The martial arts metaphor for rationality training seems popular at this website, and most discussions here about how to believe the truth seem to assume an environmental worst case: how to figure out everything for yourself given fixed info and assuming the worst about other folks. In this context, a good rationality test is a publicly-visible personal test, applied to your personal beliefs when you are isolated from others' assistance and info.
I'm much more interested in how we can can join together to believe truth, and it actually seems easier to design institutions which achieve this end than to design institutions to test individual isolated general tendencies to discern truth. For example, with subsidized prediction markets, we can each specialize on the topics where we contribute best, relying on market consensus on all other topics. We don't each need to train to identify and fix each possible kind of bias; each bias can instead have specialists who look for where that bias appears and then correct it.
Perhaps martial-art-style rationality makes sense for isolated survivalist Einsteins forced by humanity's vast stunning cluelessness to single-handedly block the coming robot rampage. But for those of us who respect the opinions of enough others to want to work with them to find truth, it makes more sense to design and field institutions which give each person better incentives to update a common consensus.
Obviously it helps if the experts are required to make predictions that are scoreable. Over time, we could examine both the track records of individual experts and entire disciplines in correctly predicting outcomes. Ideally, we would want to test these predictions against those made by non-experts, to see how much value the expertise is actually adding.
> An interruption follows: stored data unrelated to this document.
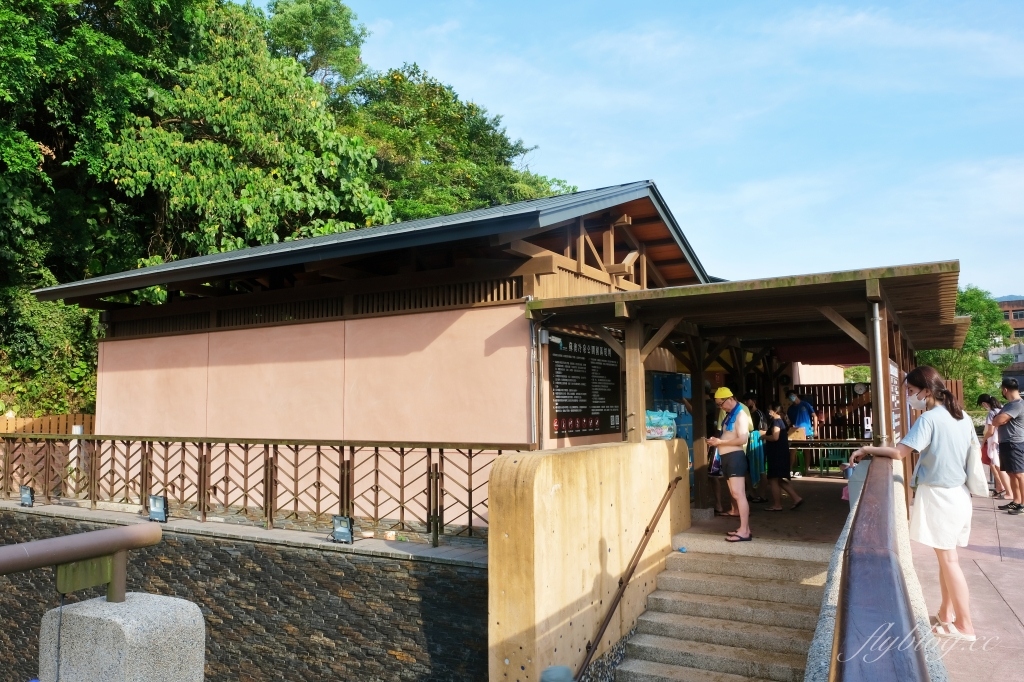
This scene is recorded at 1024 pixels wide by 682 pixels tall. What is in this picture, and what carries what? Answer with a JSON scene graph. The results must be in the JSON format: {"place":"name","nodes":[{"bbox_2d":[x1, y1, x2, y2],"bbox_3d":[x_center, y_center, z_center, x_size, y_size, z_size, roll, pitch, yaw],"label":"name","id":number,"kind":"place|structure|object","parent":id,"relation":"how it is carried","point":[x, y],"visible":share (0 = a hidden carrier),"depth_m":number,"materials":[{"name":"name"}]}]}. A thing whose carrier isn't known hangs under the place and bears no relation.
{"place":"outdoors","nodes":[
{"label":"outdoors","id":0,"kind":"place"},
{"bbox_2d":[0,503,488,681],"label":"stone wall","id":1,"kind":"structure","parent":0,"point":[323,555],"depth_m":6.71,"materials":[{"name":"stone"}]},
{"bbox_2d":[0,434,533,545],"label":"metal fence","id":2,"kind":"object","parent":1,"relation":"attached to","point":[429,452],"visible":0.85,"depth_m":7.94,"materials":[{"name":"brown metal"}]},
{"bbox_2d":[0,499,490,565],"label":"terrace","id":3,"kind":"structure","parent":0,"point":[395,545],"materials":[{"name":"grey stone"}]},
{"bbox_2d":[19,485,34,506],"bbox_3d":[-6.367,2.047,9.330,0.252,0.272,0.158,-3,-5,30],"label":"floodlight","id":4,"kind":"object","parent":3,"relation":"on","point":[29,500],"visible":0.98,"depth_m":9.29,"materials":[{"name":"black metal"}]},
{"bbox_2d":[147,494,167,522],"bbox_3d":[-4.003,1.904,8.054,0.277,0.299,0.179,-3,-5,30],"label":"floodlight","id":5,"kind":"object","parent":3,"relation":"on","point":[153,511],"visible":0.98,"depth_m":8.02,"materials":[{"name":"black metal"}]},
{"bbox_2d":[331,514,353,543],"bbox_3d":[-1.621,1.814,6.834,0.245,0.249,0.188,-3,-5,30],"label":"floodlight","id":6,"kind":"object","parent":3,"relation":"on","point":[341,529],"visible":0.98,"depth_m":6.80,"materials":[{"name":"black metal"}]},
{"bbox_2d":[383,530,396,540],"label":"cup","id":7,"kind":"object","parent":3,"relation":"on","point":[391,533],"visible":0.98,"depth_m":6.91,"materials":[{"name":"white"}]},
{"bbox_2d":[29,179,721,527],"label":"building","id":8,"kind":"structure","parent":0,"point":[423,376],"depth_m":9.26,"materials":[{"name":"pink paint"}]},
{"bbox_2d":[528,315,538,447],"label":"drainpipe","id":9,"kind":"object","parent":8,"relation":"attached to","point":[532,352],"visible":0.88,"depth_m":8.04,"materials":[{"name":"grey metal"}]},
{"bbox_2d":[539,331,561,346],"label":"security camera","id":10,"kind":"object","parent":8,"relation":"attached to","point":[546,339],"visible":0.88,"depth_m":7.91,"materials":[{"name":"white metal"}]},
{"bbox_2d":[548,333,621,439],"bbox_3d":[0.904,0.544,8.602,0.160,1.262,1.685,-3,-5,30],"label":"information board","id":11,"kind":"object","parent":8,"relation":"attached to","point":[598,426],"visible":0.92,"depth_m":8.47,"materials":[{"name":"black"}]},
{"bbox_2d":[487,440,689,681],"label":"concrete wall","id":12,"kind":"structure","parent":0,"point":[582,466],"depth_m":5.37,"materials":[{"name":"beige concrete"}]},
{"bbox_2d":[575,476,681,679],"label":"handrail","id":13,"kind":"object","parent":12,"relation":"attached to","point":[676,480],"visible":0.97,"depth_m":6.34,"materials":[{"name":"brown metal"}]},
{"bbox_2d":[261,0,1023,302],"label":"sky","id":14,"kind":"structure","parent":0,"point":[998,291],"materials":[{"name":"blue"}]},
{"bbox_2d":[645,409,676,439],"bbox_3d":[1.609,0.946,7.895,0.432,0.385,0.458,-3,-5,30],"label":"plastic bag","id":15,"kind":"object","parent":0,"point":[674,426],"visible":0.71,"depth_m":7.77,"materials":[{"name":"plastic"}]},
{"bbox_2d":[611,536,832,681],"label":"concrete staircase","id":16,"kind":"structure","parent":0,"point":[768,643],"depth_m":6.15,"materials":[{"name":"concrete"}]},
{"bbox_2d":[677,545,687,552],"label":"blue litter","id":17,"kind":"object","parent":16,"relation":"on","point":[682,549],"visible":0.87,"depth_m":7.18,"materials":[{"name":"blue plastic"}]},
{"bbox_2d":[681,474,853,550],"label":"floor","id":18,"kind":"structure","parent":0,"point":[784,513],"materials":[{"name":"brown"}]},
{"bbox_2d":[703,388,729,514],"bbox_3d":[2.542,1.399,9.139,0.606,1.647,0.653,-3,-5,30],"label":"person","id":19,"kind":"object","parent":18,"relation":"on","point":[718,498],"visible":0.41,"depth_m":8.96},
{"bbox_2d":[707,386,753,541],"bbox_3d":[2.314,1.273,7.499,0.511,1.545,0.662,-3,-5,30],"label":"man","id":20,"kind":"object","parent":18,"relation":"on","point":[726,442],"visible":0.96,"depth_m":7.33},
{"bbox_2d":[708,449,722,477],"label":"bag","id":21,"kind":"object","parent":20,"relation":"in","point":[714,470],"visible":0.53,"depth_m":7.56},
{"bbox_2d":[525,259,969,513],"bbox_3d":[3.163,0.926,8.703,4.518,2.756,5.552,-3,-5,30],"label":"wooden pavilion","id":22,"kind":"structure","parent":18,"relation":"on","point":[954,271],"depth_m":7.91,"materials":[{"name":"brown wood"}]},
{"bbox_2d":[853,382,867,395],"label":"wall clock","id":23,"kind":"object","parent":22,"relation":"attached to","point":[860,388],"visible":0.91,"depth_m":13.26,"materials":[{"name":"white"}]},
{"bbox_2d":[869,299,887,445],"bbox_3d":[3.288,0.520,6.367,0.170,1.781,0.148,-3,-5,30],"label":"metal pole","id":24,"kind":"object","parent":22,"relation":"attached to","point":[882,412],"visible":0.69,"depth_m":6.34,"materials":[{"name":"metal"}]},
{"bbox_2d":[889,359,901,443],"bbox_3d":[4.075,0.700,7.572,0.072,0.949,0.895,-3,-5,30],"label":"sign board","id":25,"kind":"object","parent":22,"relation":"attached to","point":[892,370],"visible":0.48,"depth_m":7.47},
{"bbox_2d":[741,394,768,504],"bbox_3d":[3.359,1.517,9.974,0.523,1.516,0.637,-3,-5,30],"label":"person","id":26,"kind":"object","parent":18,"relation":"on","point":[754,414],"visible":0.69,"depth_m":9.80},
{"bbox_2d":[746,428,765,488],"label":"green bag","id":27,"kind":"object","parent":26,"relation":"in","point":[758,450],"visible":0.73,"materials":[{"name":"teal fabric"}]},
{"bbox_2d":[762,403,801,510],"bbox_3d":[3.742,1.630,9.923,0.492,1.405,0.571,-3,-5,30],"label":"woman","id":28,"kind":"object","parent":18,"relation":"on","point":[778,430],"visible":0.97,"depth_m":9.79},
{"bbox_2d":[785,389,816,477],"bbox_3d":[5.275,1.696,13.015,0.560,1.578,0.615,3,-6,-38],"label":"man","id":29,"kind":"object","parent":18,"relation":"on","point":[802,420],"visible":0.84,"depth_m":12.89},
{"bbox_2d":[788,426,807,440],"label":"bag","id":30,"kind":"object","parent":29,"relation":"in","point":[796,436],"visible":0.71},
{"bbox_2d":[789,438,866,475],"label":"table","id":31,"kind":"object","parent":18,"relation":"on","point":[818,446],"visible":0.51,"depth_m":12.80,"materials":[{"name":"brown wood"}]},
{"bbox_2d":[816,446,849,475],"bbox_3d":[6.623,2.460,14.441,0.583,0.778,0.546,-3,-5,30],"label":"green chair","id":32,"kind":"object","parent":18,"relation":"on","point":[830,456],"visible":0.6,"depth_m":14.57,"materials":[{"name":"green plastic"}]},
{"bbox_2d":[804,456,943,681],"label":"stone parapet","id":33,"kind":"structure","parent":0,"point":[836,575],"materials":[{"name":"grey stone"}]},
{"bbox_2d":[828,458,928,681],"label":"handrail","id":34,"kind":"object","parent":33,"relation":"on","point":[840,679],"visible":0.95,"depth_m":1.87,"materials":[{"name":"brown"}]},
{"bbox_2d":[914,488,1023,681],"label":"pavement","id":35,"kind":"structure","parent":0,"point":[1022,615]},
{"bbox_2d":[852,366,981,642],"bbox_3d":[2.718,1.081,4.752,0.658,1.695,0.718,4,-6,-44],"label":"woman","id":36,"kind":"object","parent":35,"relation":"on","point":[928,462],"visible":0.92,"depth_m":4.58},
{"bbox_2d":[965,427,989,498],"bbox_3d":[3.233,0.847,4.980,0.198,0.448,0.354,-3,-5,30],"label":"tote bag","id":37,"kind":"object","parent":36,"relation":"hanging from","point":[972,450],"visible":0.56,"depth_m":4.88,"materials":[{"name":"white fabric"}]},
{"bbox_2d":[977,392,1008,500],"bbox_3d":[7.317,1.610,10.718,0.501,1.539,0.637,-3,-5,30],"label":"woman","id":38,"kind":"object","parent":35,"relation":"on","point":[984,398],"visible":0.58,"depth_m":10.68},
{"bbox_2d":[990,379,1023,512],"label":"man","id":39,"kind":"object","parent":35,"relation":"on","point":[1006,412],"visible":0.99,"depth_m":9.41},
{"bbox_2d":[988,297,1023,369],"label":"distant building","id":40,"kind":"structure","parent":0,"point":[1018,331],"materials":[{"name":"brick"}]},
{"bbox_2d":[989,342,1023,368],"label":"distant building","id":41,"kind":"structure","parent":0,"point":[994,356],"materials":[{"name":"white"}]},
{"label":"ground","id":42,"kind":"structure","parent":0},
{"bbox_2d":[0,412,94,435],"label":"wooden fence","id":43,"kind":"object","parent":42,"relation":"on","point":[19,422],"visible":0.36,"depth_m":14.10,"materials":[{"name":"brown wood"}]},
{"bbox_2d":[0,286,98,418],"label":"shrub","id":44,"kind":"object","parent":42,"relation":"on","point":[45,323],"visible":0.64,"depth_m":15.95,"materials":[{"name":"green plant"}]},
{"bbox_2d":[38,592,206,681],"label":"stone pillar","id":45,"kind":"structure","parent":42,"relation":"on","point":[177,603],"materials":[{"name":"grey stone"}]},
{"bbox_2d":[0,524,159,602],"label":"metal railing","id":46,"kind":"object","parent":45,"relation":"on","point":[55,541],"visible":0.99,"depth_m":2.83,"materials":[{"name":"brown metal"}]},
{"bbox_2d":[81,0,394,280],"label":"tree","id":47,"kind":"object","parent":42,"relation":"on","point":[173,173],"visible":0.81,"depth_m":18.63,"materials":[{"name":"green plant"}]},
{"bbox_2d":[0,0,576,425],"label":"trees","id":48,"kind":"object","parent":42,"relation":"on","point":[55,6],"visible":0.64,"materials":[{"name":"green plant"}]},
{"bbox_2d":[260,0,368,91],"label":"tree","id":49,"kind":"object","parent":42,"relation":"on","point":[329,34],"visible":0.48,"depth_m":30.99,"materials":[{"name":"green plant"}]},
{"bbox_2d":[337,62,572,221],"bbox_3d":[-3.439,-3.651,30.536,11.144,14.880,11.899,-3,-5,30],"label":"tree","id":50,"kind":"object","parent":42,"relation":"on","point":[423,148],"visible":0.59,"depth_m":28.18,"materials":[{"name":"green plant"}]},
{"bbox_2d":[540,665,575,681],"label":"bollard","id":51,"kind":"object","parent":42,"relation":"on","point":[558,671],"visible":0.99,"depth_m":3.29,"materials":[{"name":"grey"}]},
{"bbox_2d":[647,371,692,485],"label":"vending machine","id":52,"kind":"object","parent":42,"relation":"on","point":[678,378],"visible":0.27,"depth_m":10.22,"materials":[{"name":"blue"}]},
{"bbox_2d":[797,382,871,440],"bbox_3d":[7.247,1.849,15.161,2.644,1.958,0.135,-3,-5,30],"label":"wooden fence","id":53,"kind":"object","parent":42,"relation":"on","point":[826,426],"visible":0.31,"depth_m":15.33,"materials":[{"name":"brown wood"}]},
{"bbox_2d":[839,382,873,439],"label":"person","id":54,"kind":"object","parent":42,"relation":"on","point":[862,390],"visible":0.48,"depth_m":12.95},
{"bbox_2d":[917,285,1013,403],"bbox_3d":[21.593,1.536,34.940,5.857,8.446,5.998,-3,-5,30],"label":"tree","id":55,"kind":"object","parent":42,"relation":"on","point":[950,352],"visible":0.41,"depth_m":33.64,"materials":[{"name":"green plant"}]}
]}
Another proposal, which I raised on a previous comment thread, is to collect third-party credibility assessments in centralized databases. We could collect the rates at which expert witnesses are permitted to testify at trial and the rate at which their conclusions are accepted or rejected by courts, for instance. We could similarly track the frequency with which authors have their articles accepted or rejected by journals engaged in blind peer-review (although if the review is less than truly blind, the data might be a better indication of status than of expertise, to the degree the two are not correlated). Finally, citation counts could serve as a weak proxy for trustworthiness, to the degree the citations are from recognized experts and indicate approval.
The suggestions from the second paragraph all seem rather incestuous. Propagating trust is great but it should flow from a trustworthy fountain. Those designated "experts" need some non-incestuous test as their foundation (a la your first paragraph).